Finding Product-Market Fit To Hit $15m+ ARR (w/ Adam Robinson, Retention.com)

Metrics & Chill Podcast Mar 22, 2023 3 minutes read

Table of contents

    Learn how Adam Robinson found product-market fit and bootstrapped Retention.com from $0 to $15m+ ARR.

    How They Move The Needle

    Adam was working to build Robly, his email marketing app, and was up against heavy competition. At that time, he heard it was possible to resolve a website visitor to an email address, even if they weren’t logged in to the platform.

    So he learned how to do it, built the first version, and launched it as a new feature in Robly hoping it would help differentiate them from larger brands like MailChimp. But what he found was that customers started seeking out Robly just for that feature. They’d use Robly just to get a list of emails, and then export that list to their other email provider. He even had customers email him to tell him how awesome the feature was but saw that they weren’t using other parts of Robly as much.

    So he spun it out as a separate product called “GetEmails”, set the price at $19/mo, and let customers use a self-serve model to start learning how they’d use it. He quickly got it to $10k/mo, and since the product was so young, there was no initial churn. He found a way to use Facebook Ads to accelerate the growth and was able to scale to $50k in annual recurring revenue (ARR) in just 4 months. 

    But then he hit a few roadblocks. First, he found that customers they acquired from Facebook ended up churning at a much higher rate, and saw his churn rise to around 20%. He also found that after Covid hit, customers stopped spending as much and his ARR went to $25k.

    Adam realized that the customers coming from Facebook just weren’t their best customers, so he stopped running ads and saw churn drop to 6%~ almost immediately. From there, he focused almost exclusively on e-commerce brands, from small to large. This focus helped him scale to $4m in ARR, but they still didn’t have product-market fit. His churn rate fluctuated between 6% and 8%, and he had customers paying anywhere from $19/mo up to $50,000/mo. 

    Then the breakthrough occurred. After looking at their data and customer behavior, they realized there was a certain segment of their customers that almost never churned, raved about the product, and happily referred their friends. This segment was Shopify Plus brands: large (not small, not enterprise) e-commerce companies that were currently spending about $7,500/mo on the product.
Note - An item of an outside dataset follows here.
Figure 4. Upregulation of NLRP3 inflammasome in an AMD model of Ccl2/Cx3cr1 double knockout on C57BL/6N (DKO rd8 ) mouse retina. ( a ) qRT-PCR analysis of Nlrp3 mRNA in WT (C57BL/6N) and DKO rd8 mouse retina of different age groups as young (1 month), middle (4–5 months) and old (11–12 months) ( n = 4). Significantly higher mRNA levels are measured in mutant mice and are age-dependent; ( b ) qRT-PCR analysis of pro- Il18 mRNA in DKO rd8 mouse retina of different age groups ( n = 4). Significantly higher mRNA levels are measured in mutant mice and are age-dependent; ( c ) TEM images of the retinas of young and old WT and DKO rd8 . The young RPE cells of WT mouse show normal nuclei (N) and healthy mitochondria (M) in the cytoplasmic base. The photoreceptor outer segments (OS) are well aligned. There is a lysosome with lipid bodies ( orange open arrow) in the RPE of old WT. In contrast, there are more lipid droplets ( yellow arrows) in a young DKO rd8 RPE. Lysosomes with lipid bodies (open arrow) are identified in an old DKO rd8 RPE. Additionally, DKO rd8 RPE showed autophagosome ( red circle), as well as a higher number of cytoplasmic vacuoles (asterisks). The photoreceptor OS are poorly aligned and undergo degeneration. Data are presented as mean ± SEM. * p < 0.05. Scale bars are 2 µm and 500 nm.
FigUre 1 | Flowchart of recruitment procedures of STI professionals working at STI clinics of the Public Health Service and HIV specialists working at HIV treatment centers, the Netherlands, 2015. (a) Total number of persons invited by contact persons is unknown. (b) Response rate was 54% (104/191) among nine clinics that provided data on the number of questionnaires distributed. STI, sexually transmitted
    So Adam’s team made three core changes: 

    First, refined their ideal customer profile (ICP) to Shopify Plus companies. They focused all their energy and messaging around serving this niche.

    Second, they cut the price of the product by about two-thirds (from $7,500/mo to $2,500/mo) and moved to only selling annual contracts.

    Third, they worked to double the value of the product for their newfound target customer by adding new products and features.

    By lowering the price, doubling the value, and changing to annual payments, they were able to scale even further to over $15m ARR in just 2.5~ years from the time Adam started. Their average deal size is $30k, they have a sales cycle of just 7 days, and boast a 90% close rate.

    What’s more, they’re currently on track to hit $50m ARR in the next year or so, and Adam has a very public goal of building a unicorn (a company valued at $1b) in the next couple years.